Photo credits

The Embalse de Riano in northern Spain. The picture was taken by .... me!

Wednesday, August 22

Work - a day in the life of a civil engineer specialised in hydraulics

Yesterday's question: if you enlarge the holes on a sewage filter distributor arm to stop them getting blocked, does it affect the uniformaity of the distribution of sewage across the filter?

I dragged a colleague's old spreadsheet out and dusted it down.  Re-arranged it to match the way my brain thinks.  Added graphical output.  Added a macro to run the tedious iteration.  Tested it with small holes and big holes.

Answer: yes, it does affect the distribution.  Obvious when you think about it.  If the holes are bigger, more will try to get out through the first hole, so there is les at the end.  Some people had said that the pressure along teh pipe would still be the same so the flow through each hole would be the same, it would just jet out less.  But the maths shows that it does mean more water is spread in the middle of the filter and less at the edges.

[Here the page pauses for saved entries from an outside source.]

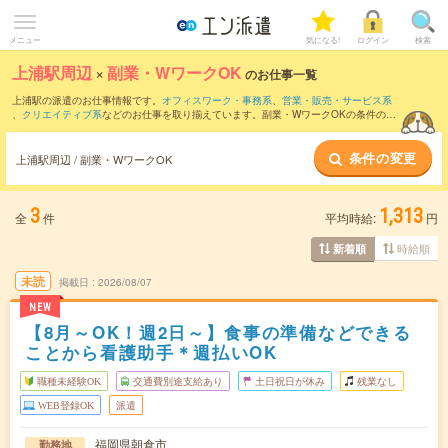
メニュー
気になる!
ログイン
検索
上浦駅周辺
×
副業・WワークOK
のお仕事一覧
上浦駅の派遣のお仕事情報です。
オフィスワーク・事務系
、
営業・販売・サービス系
、
クリエイティブ系
などのお仕事を取り揃えています。副業・WワークOKの条件の他
に、
交通費別途支給あり
、
職種未経験OK
、
友だちと一緒の応募OK
などのこだわり条
件も取り揃えています。
条件の変更
上浦駅周辺 / 副業・WワークOK
3
1,313
全
件
平均時給:
円
時給順
新着順
未読
掲載日
2026/08/07
NEW
【8月～OK！週2日～】食事の準備などできる
ことから看護助手＊週払いOK
職種未経験OK
交通費別途支給あり
土日祝日が休み
残業なし
WEB登録OK
派遣
福岡県朝倉市
勤務地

So this leads on to more questions:
  • Is the difference enough to worry about? ( we need to ask the Process Engineer)
  • This is technically outside our jurisdiction - the dsign of the distributor is the responsibility of the manufacturer, and his 'cleint' is our mechanical engineer.  So what can we do?  (We can inform the manufacturer and his client of our concerns.  we can't show them our spreadsheet, because then we would incurr a design responibility that we are not authorised to take on.  So all we can do is ask awkward questions.)